International Space Agencies – Missions and Discoveries

Green Comet appears close to Earth after 50,000 years


From UPSC perspective, the following things are important :

Prelims level: Green Comet

Mains level: Not Much


The rare green comet that last came to Earth about 50,000 years ago has returned to the skies of Earth. C/2022 E3 (ZTF) can be seen with the naked eye if the conditions in the sky are just right.

What are Comets?

  • Comets are frozen rocky or gas-filled objects that are remnants of the formation of the solar system.
  • Due to their composition, characteristics and the path they move in, they tend to leave a light “behind them”.
  • Here, the comet itself is green (called the head of the comet) and emits a whitish light behind it (often called the tail of the comet).
  • Just like other bodies in space, comets also have orbits.
  • They are sometimes pulled in close to the sun because of the sun’s gravity acting on them.
  • As they orbit near the Sun, they heat up and spew gases and dust into a glowing head that can be larger than a planet.
  • The remains of dust following this burning up, from a distance, look like a trail of light to humans on Earth.

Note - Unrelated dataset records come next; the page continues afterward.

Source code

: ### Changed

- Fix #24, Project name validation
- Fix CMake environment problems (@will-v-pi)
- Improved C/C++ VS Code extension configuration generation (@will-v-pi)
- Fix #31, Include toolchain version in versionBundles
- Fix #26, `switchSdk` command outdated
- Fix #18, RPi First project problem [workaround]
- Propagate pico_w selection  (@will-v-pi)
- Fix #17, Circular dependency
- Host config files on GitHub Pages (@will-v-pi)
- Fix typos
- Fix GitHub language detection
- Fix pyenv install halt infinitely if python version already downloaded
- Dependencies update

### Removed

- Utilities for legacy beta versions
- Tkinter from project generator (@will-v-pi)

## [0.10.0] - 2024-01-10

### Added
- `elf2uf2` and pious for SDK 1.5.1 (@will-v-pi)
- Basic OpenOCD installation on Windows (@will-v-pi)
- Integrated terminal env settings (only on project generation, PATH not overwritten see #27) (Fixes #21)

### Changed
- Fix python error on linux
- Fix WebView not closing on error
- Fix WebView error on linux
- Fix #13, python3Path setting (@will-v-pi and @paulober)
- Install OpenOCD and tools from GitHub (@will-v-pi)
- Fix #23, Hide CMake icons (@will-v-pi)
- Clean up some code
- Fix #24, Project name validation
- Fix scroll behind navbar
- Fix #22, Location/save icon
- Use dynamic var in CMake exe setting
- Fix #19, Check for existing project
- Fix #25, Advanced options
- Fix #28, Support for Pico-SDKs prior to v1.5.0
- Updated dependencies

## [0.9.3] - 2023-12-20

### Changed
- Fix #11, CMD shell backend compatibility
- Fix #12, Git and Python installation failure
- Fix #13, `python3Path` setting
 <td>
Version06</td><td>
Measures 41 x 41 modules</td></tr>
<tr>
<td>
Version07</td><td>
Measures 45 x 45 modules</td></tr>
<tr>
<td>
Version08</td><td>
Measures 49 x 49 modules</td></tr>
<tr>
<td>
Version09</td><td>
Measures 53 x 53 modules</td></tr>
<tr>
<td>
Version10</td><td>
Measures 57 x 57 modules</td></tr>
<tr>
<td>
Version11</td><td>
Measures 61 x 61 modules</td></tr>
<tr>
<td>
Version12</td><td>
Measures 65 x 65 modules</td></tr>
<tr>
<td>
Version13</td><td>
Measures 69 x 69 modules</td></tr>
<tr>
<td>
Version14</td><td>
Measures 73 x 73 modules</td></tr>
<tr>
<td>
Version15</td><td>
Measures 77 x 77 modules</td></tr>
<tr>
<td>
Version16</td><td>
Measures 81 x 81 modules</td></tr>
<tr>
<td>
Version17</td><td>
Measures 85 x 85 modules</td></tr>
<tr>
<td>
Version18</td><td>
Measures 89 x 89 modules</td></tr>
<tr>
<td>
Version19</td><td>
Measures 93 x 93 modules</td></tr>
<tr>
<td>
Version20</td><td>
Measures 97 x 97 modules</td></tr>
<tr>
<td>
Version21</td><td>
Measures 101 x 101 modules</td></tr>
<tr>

What is Green Comet C/2022 E3 (ZTF)?

  • Comet C/2022 E3 (ZTF) was first discovered in March last year by the wide-field survey camera at the Zwicky Transient Facility when it was already inside the orbit of Jupiter.
  • While it was initially believed to be an asteroid, it began developing a tail as the Sun’s influence began vapourising the ice.
  • At the time of its discovery, it was shining with a magnitude of 17.3.

Why is it green in colour?

  • Comets have often been seen giving out blue or whitish light, or even green.
  • In this case, the green glow “is thought to arise from the presence of diatomic carbon – pairs of carbon atoms that are bound together – in the head of the comet.
  • The molecule emits green light when excited by the ultraviolet rays in solar radiation.

When and where can the green comet be seen?

  • Observers in the Northern Hemisphere will find the comet in the morning sky, as it moves swiftly toward the northwest during January.
  • It’ll become visible in the Southern Hemisphere in early February.
  • In Indian skies, when looking in the northwest direction, one might spot it 16° above the horizon in the Bootes constellation.
  • But with lights from buildings and streetlights on, it can be difficult to make it out without equipment.

Is the green comet rare?      

  • It last came in the skies above Earth during the Upper Paleolithic period, a time when Neanderthals roamed the planet and early homo sapiens had just come around.
  • Coming under the category of long-period comets, which take more than 200 years to orbit the Sun, the green comet is not easily spotted.
  • With a highly elliptical orbit, the comet will head back to the Oort cloud and make its next appearance roughly 50,000 years later.
  • But given their orbits, it’s not unique for comets to reappear close to Earth only after many, many years.